Review: To say there's a meditative quality to Golem Mecanique's third album would be like saying air is something we breathe. The nom de plume of French multi-instrumental Karen Jebane, the album title directly quotes the final comments made by Pier Paolo Pasolini in his last ever interview, given just days before his body was found on an Italian beach after being brutally murdered. "We are all in danger", he quipped. From what, or who, we are still trying to figure out, 50 years on. Siamo Tutti In Pericolo doesn't look to answer the great mystery of what happened to the great filmmaker and auteur. But it does look to feelings of tension, quiet unease, and opaque mystery for its incredibly atmospheric tomes. This is deep dive stuff, reliant on a combination of refrained notes, echoes, and sombre, spiritual voices inviting us to push through into some other state of consciousness. Whether that will shed any light on anything is, of course, the real question we need to answer.
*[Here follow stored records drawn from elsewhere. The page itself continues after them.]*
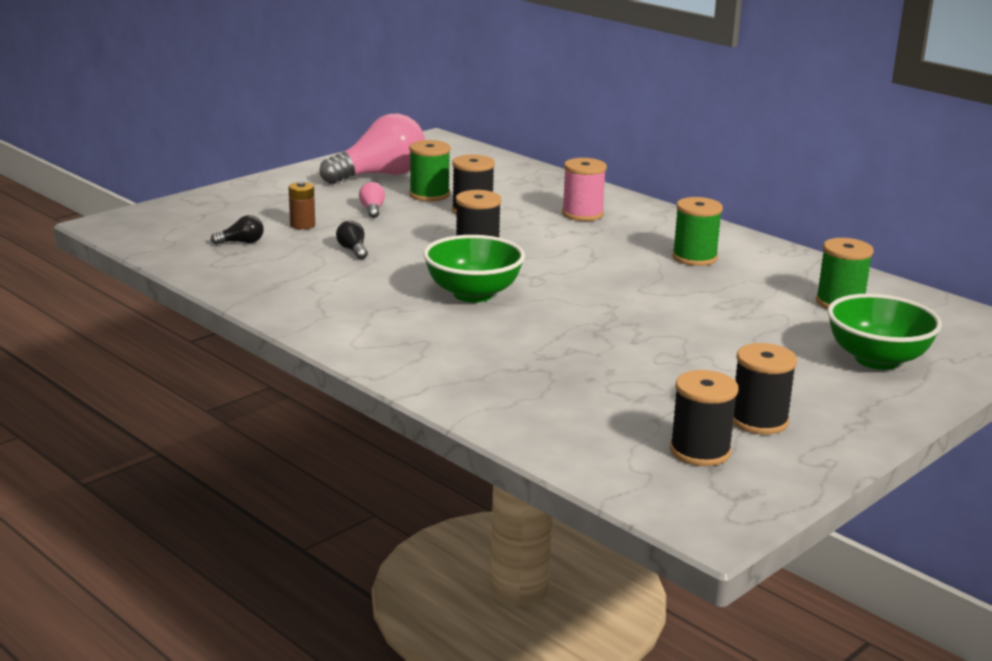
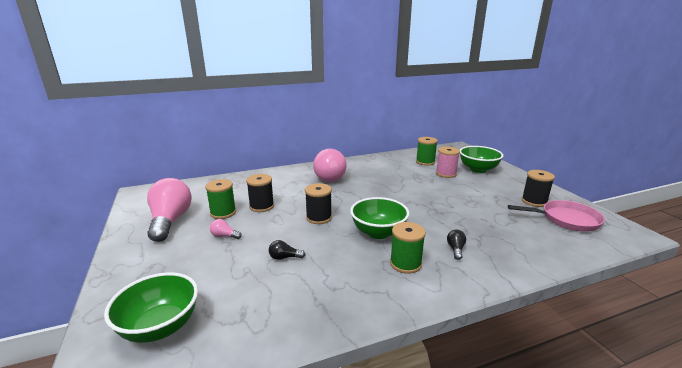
camera: 65 degrees left, 0 degrees up
black light bulb [211,215,264,245] -> black light bulb moved to [447,230,466,260]
brown battery [289,181,315,229] -> none
pink spool [562,158,607,221] -> pink spool moved to [436,147,460,178]
black spool [670,370,738,466] -> pink pan [508,200,605,231]
green spool [672,197,723,266] -> green spool moved to [390,222,426,274]
none -> green bowl [104,272,198,343]
none -> pink light bulb [313,149,347,182]

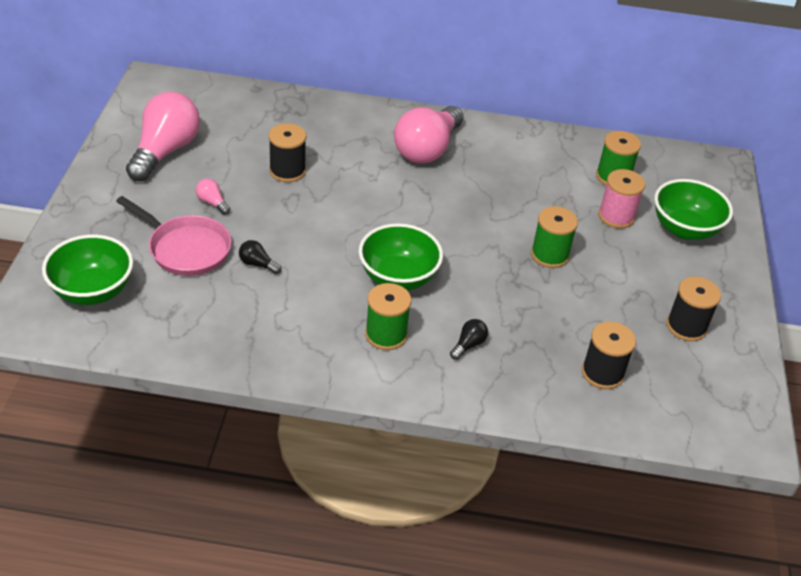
camera: 25 degrees right, 20 degrees up
green spool [205,179,236,219] -> green spool moved to [531,206,578,268]
black spool [305,183,332,224] -> black spool moved to [582,321,636,389]
pink pan [508,200,605,231] -> pink pan moved to [116,196,232,276]

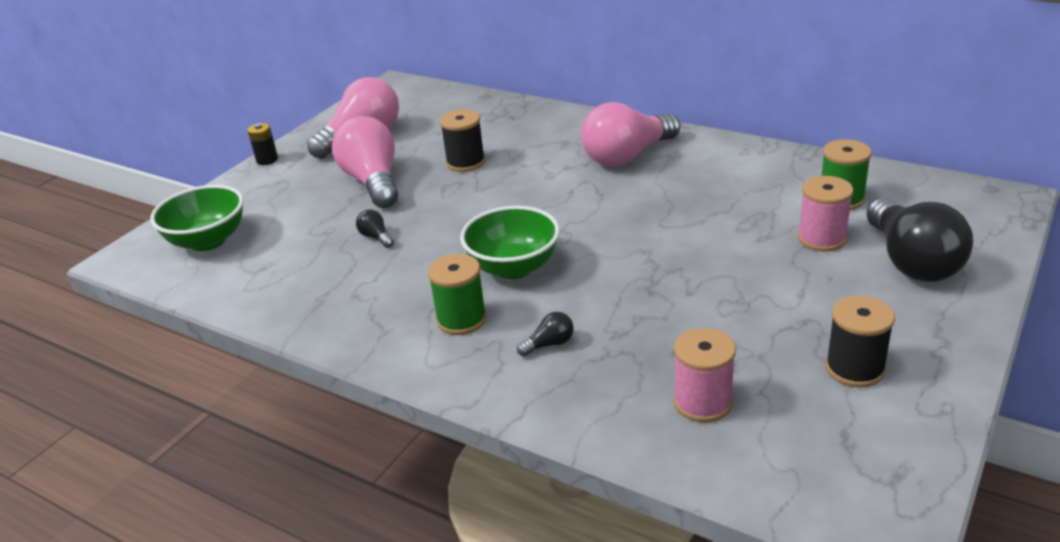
camera: 30 degrees right, 10 degrees down
pink pan [116,196,232,276] -> none
pink light bulb [196,179,230,215] -> pink light bulb [332,116,398,208], size x2.47
green spool [531,206,578,268] -> none
black spool [582,321,636,389] -> pink spool [673,328,736,422]
green bowl [654,179,733,240] -> black light bulb [866,198,973,282]
none -> black battery [247,123,278,165]

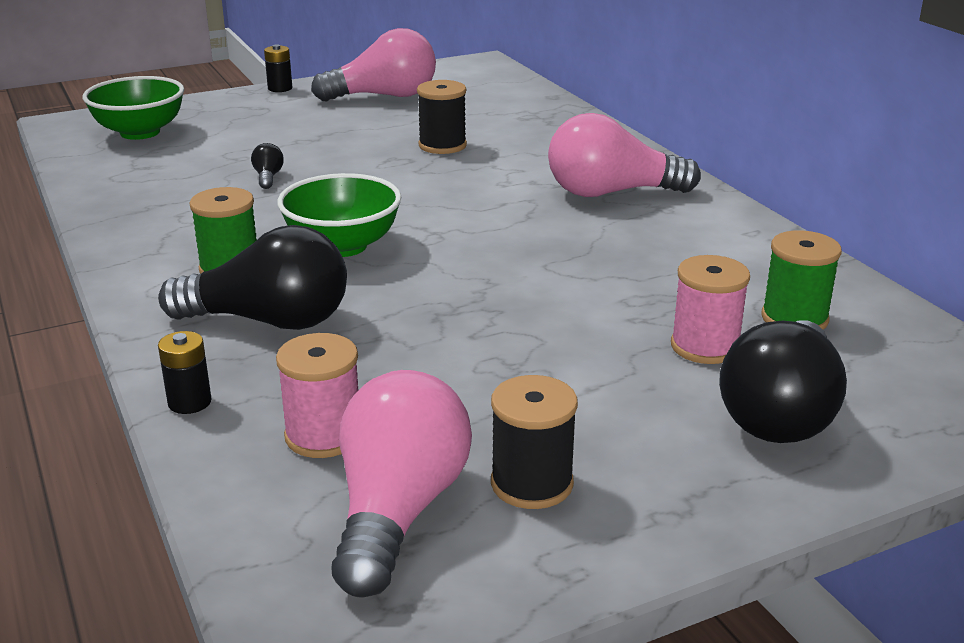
camera: 30 degrees right, 5 degrees down
pink light bulb [332,116,398,208] -> pink light bulb moved to [331,370,472,597]
black light bulb [517,312,574,356] -> black light bulb [158,225,347,330], size x2.47
none -> black battery [158,331,212,414]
Review: Kali Malone's The Sacrificial Code stands as a defining work of 21st Century minimalism, shaped by years of intensive study. Originally released in 2019, the album emerged from her time at Stockholm's Royal College of Music, where she explored sound, space, and alternate tuning systems under the guidance of organ tuner Jan Borjeson. Stripping composition down to its starkest form, she embraced canons and slow-moving harmonic shifts, slowly but surely stepping into a sound emphasising monumentality. Now, six years later, The Sacrificial Code is reissued via Ideologic Organ, featuring a new 2023 recording of the title track on a 16th-century organ. Malone's self-taught recording techniques bring out the instrument's spirant resonance, creating a time-dilating sound. Less mournful, more tranquil, the new version mirrors the concurrent transformations of music and listeners in step, over time.
Review: Recorded at the legendary Eglise du Saint-Esprit in Paris, Blue Veil is the very first time we've been given a record fully dedicated to the incredible solo cello work of Lucy Railton. A spectacularly talented composer who is a master of the world's most mournful-yet-beautiful instrument, this is as much of a heart-stopping performance as it is a concept work of art. In many ways, Blue Veil is an experiment in resonance. If it were synthesised, we might refer to it as drone, although by nature the label infers a level of dullness. Here, we're talking about the natural refrains of an orchestral sunrise, the ebb and flow of contemporary classical tides. We're invited in, hypnotised, lulled and then let go. Free to wander back into the world after a brief respite from its relentless pace.